Goldstein discussed the idea that certain human populations are especially conducive to variant tracking. These are founder populations in which the bottleneck effect has caused genetic associations, and old populations in which there are small variants that have greatly affected the population. However, if these human populations do exist, we do not know which ones they are.
Goldstein has studied Jewish mothers and linkage disequilibrium. Researchers have considered how the passing of Jewish identity through maternal descent (since the Jewish population has been in the Diaspora -- the movement from Israel to another country by Jewish people) might have determined the genetic structure of the Jewish population. There have already been various genetic studies within Jewish populations dealing with common genetic origins, mixture with geographical neighbors, and Y-chromosome studies, and the commonality within the Jewish population of a high frequency of the Cohen medical haplotype.
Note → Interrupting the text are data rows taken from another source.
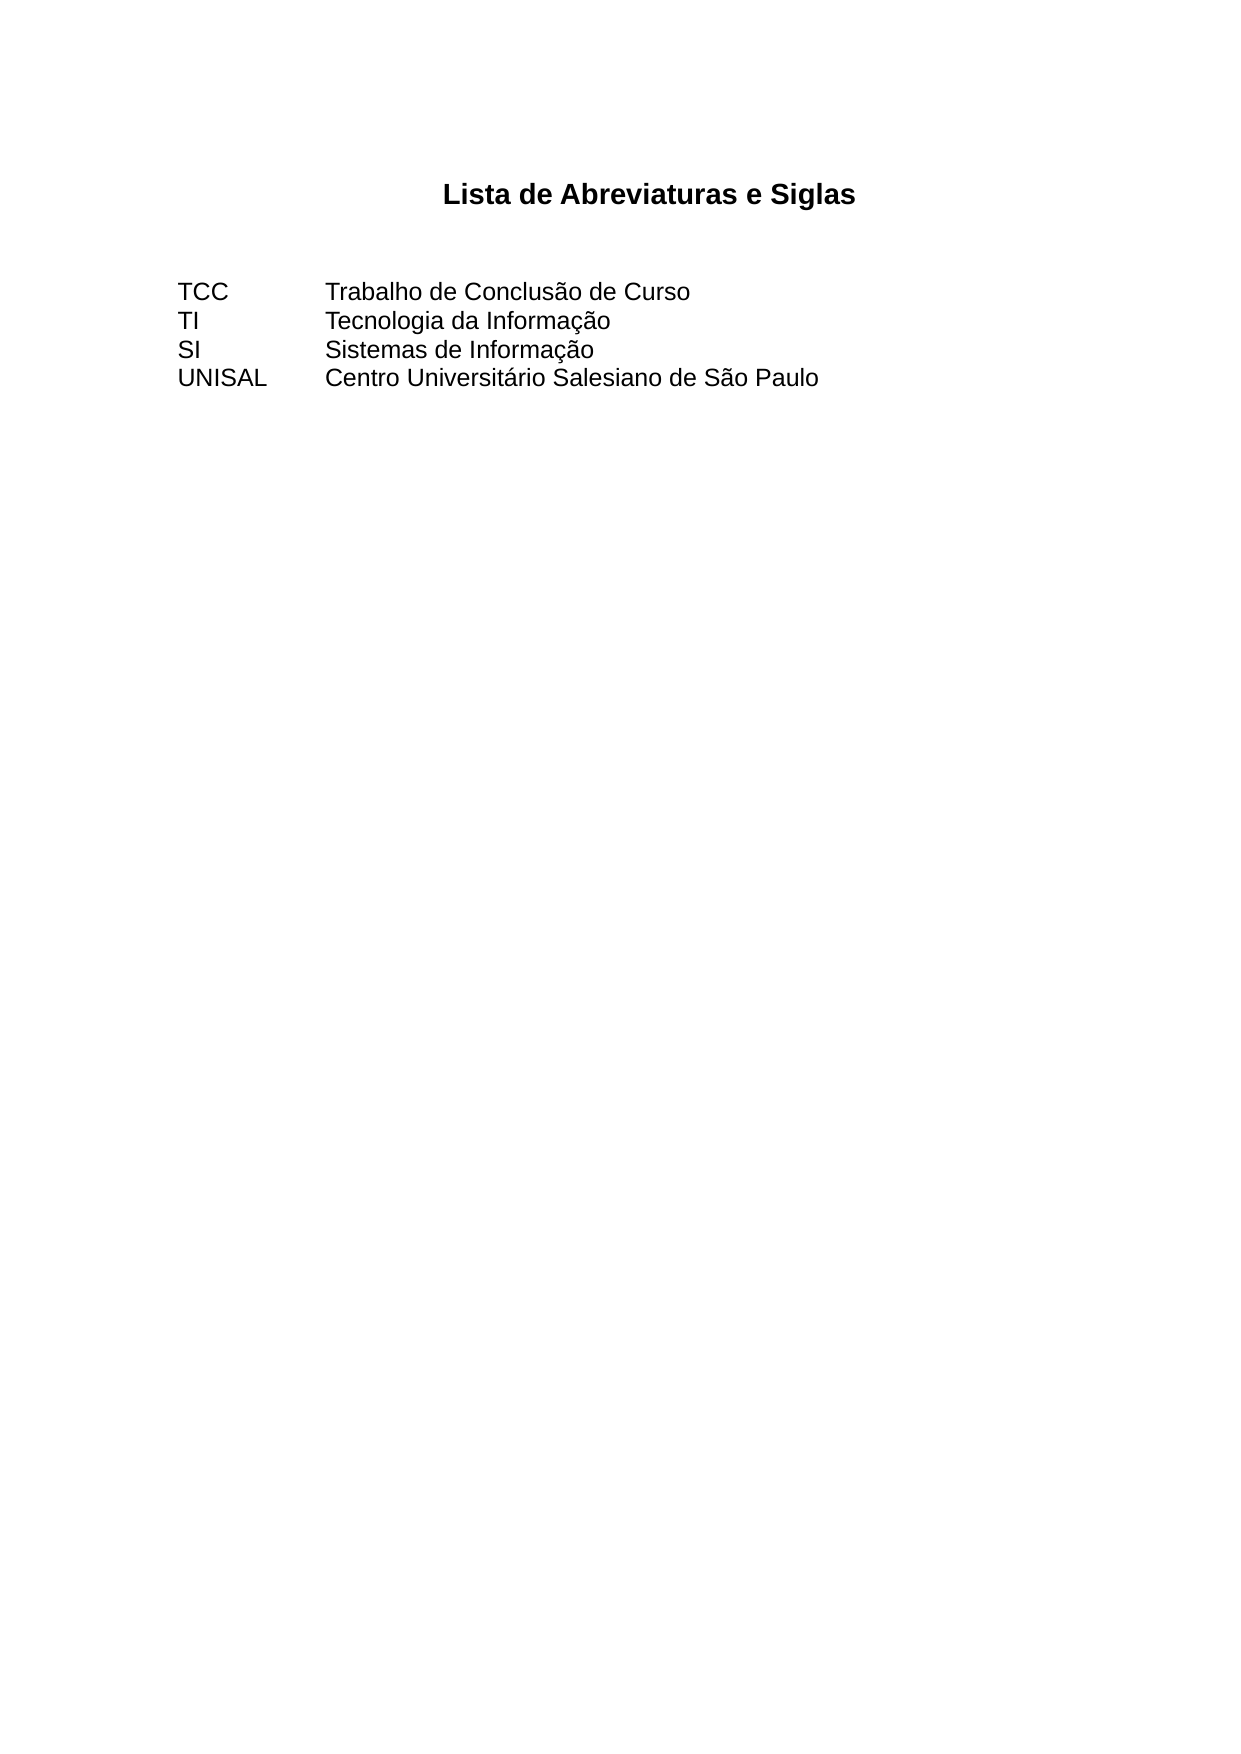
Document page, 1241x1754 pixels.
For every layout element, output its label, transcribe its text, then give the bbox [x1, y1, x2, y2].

text SI Sistemas de Informação [177, 334, 1122, 363]
text TI Tecnologia da Informação [177, 306, 1122, 334]
text UNISAL Centro Universitário Salesiano de São Paulo [177, 363, 1122, 392]
text TCC Trabalho de Conclusão de Curso [177, 277, 1122, 306]
text Lista de Abreviaturas e Siglas [177, 177, 1122, 211]
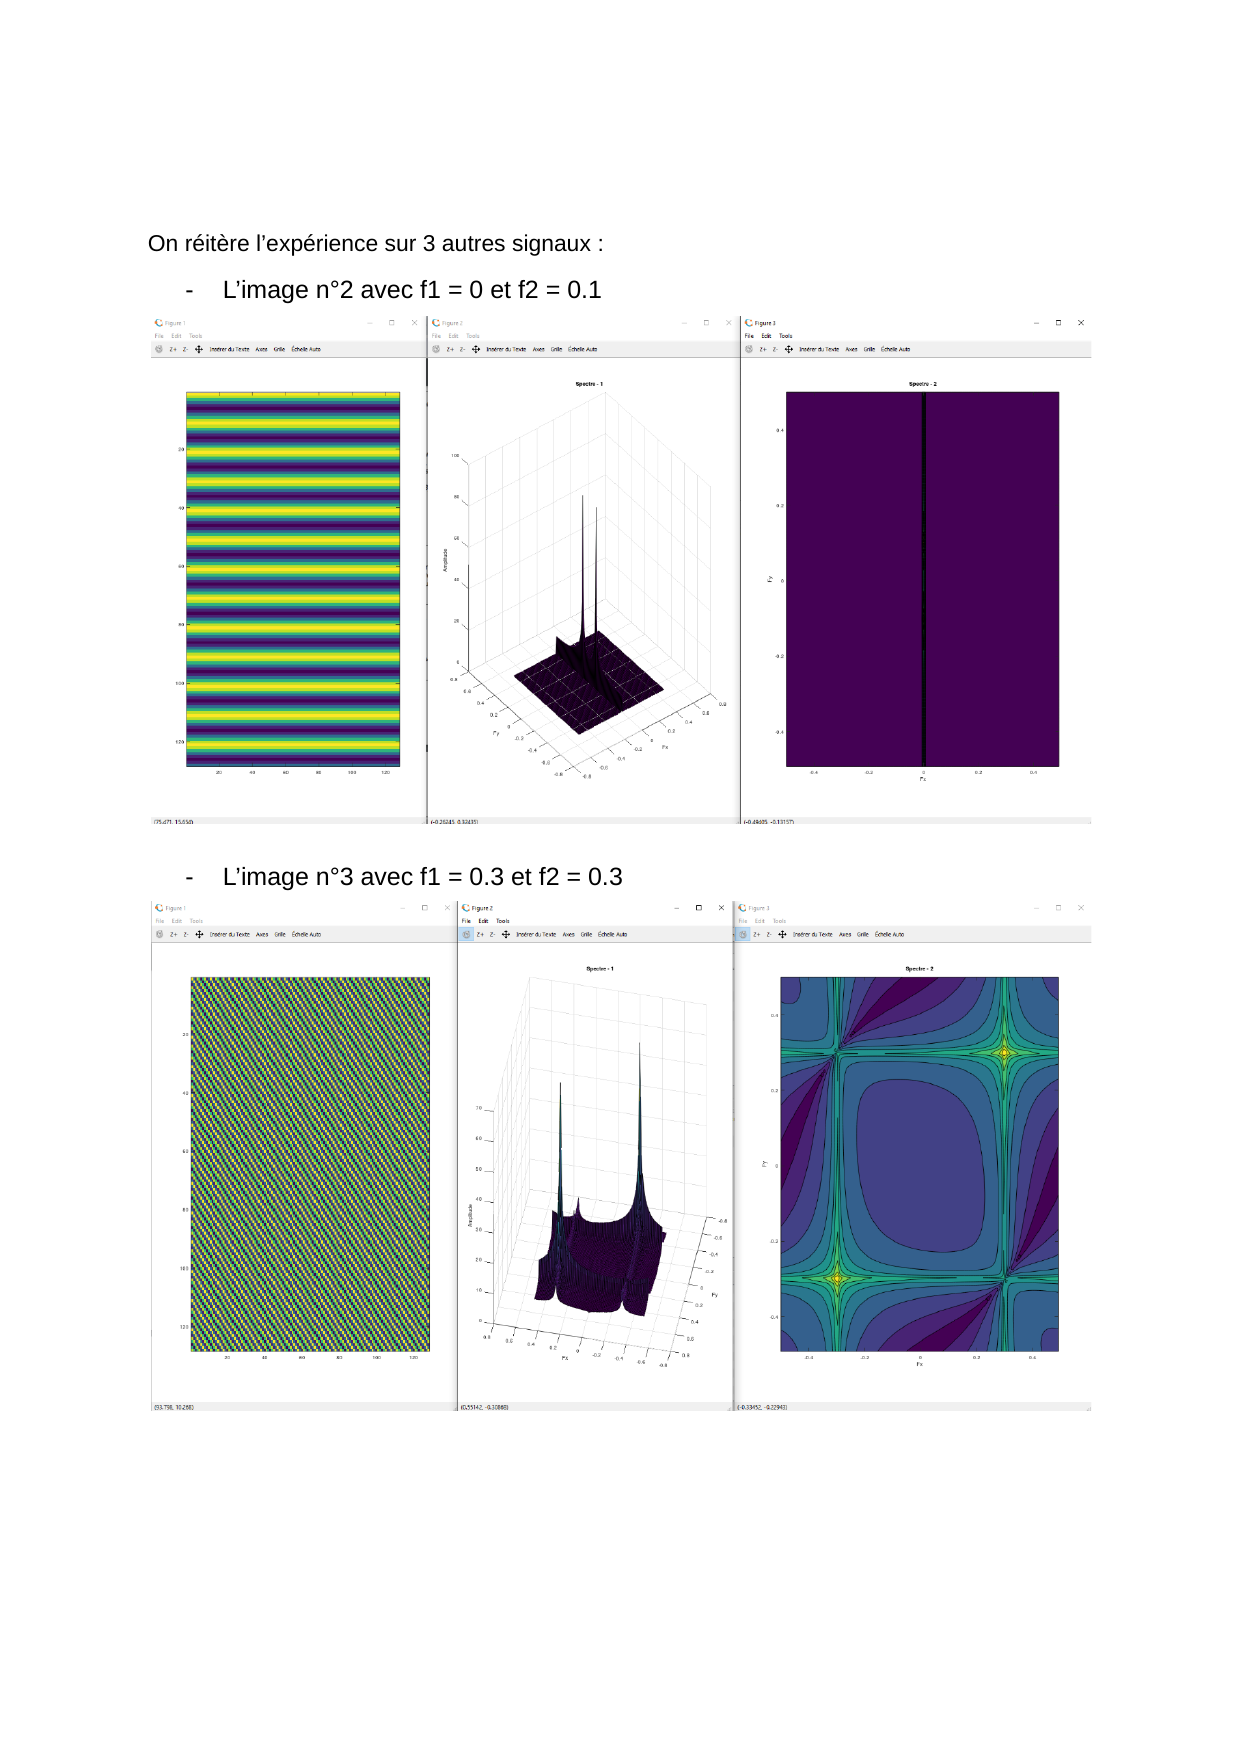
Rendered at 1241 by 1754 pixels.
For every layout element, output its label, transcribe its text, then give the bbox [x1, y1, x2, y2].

list L’image n°3 avec f1 = 0.3 et f2 = 0.3 [185, 862, 1093, 891]
list L’image n°2 avec f1 = 0 et f2 = 0.1 [185, 274, 1093, 303]
text On réitère l’expérience sur 3 autres signaux : [148, 230, 1093, 257]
Researchers have compared male and female variation of the Y chromosome and short loops of genetic code passed through maternal descent known as mitochondrial DNA, or mtDNA, between Jewish populations and their non-Jewish host populations. Concerning the Y chromosome, there have not been any significant differences or consistent patterns. However, concerning mtDNA, the Jewish population has lower genetic diversity. In studies, Goldstein and team members have observed that every Jewish population had significantly less diversity than any non-Jewish host population. The frequency of particular mtDNA types among different Jewish populations alludes to the fact that independent events within these populations have changed mtDNA patterns.
While the Y chromosomes in Jewish males share similarities with those of other Middle Eastern males, mtDNA suggests that female founders of Jewish populations in the Diaspora were most likely local rather than Middle Eastern women.
The lecture was presented by Faculty Sponsored Interdisciplinary Seminar on Human and Environmental Sustainability (F.I.S.H.E.S.), the departments of Biology and Near Eastern and Judaic Studies (NEJS) and Strengthening Interdisciplinary Connections.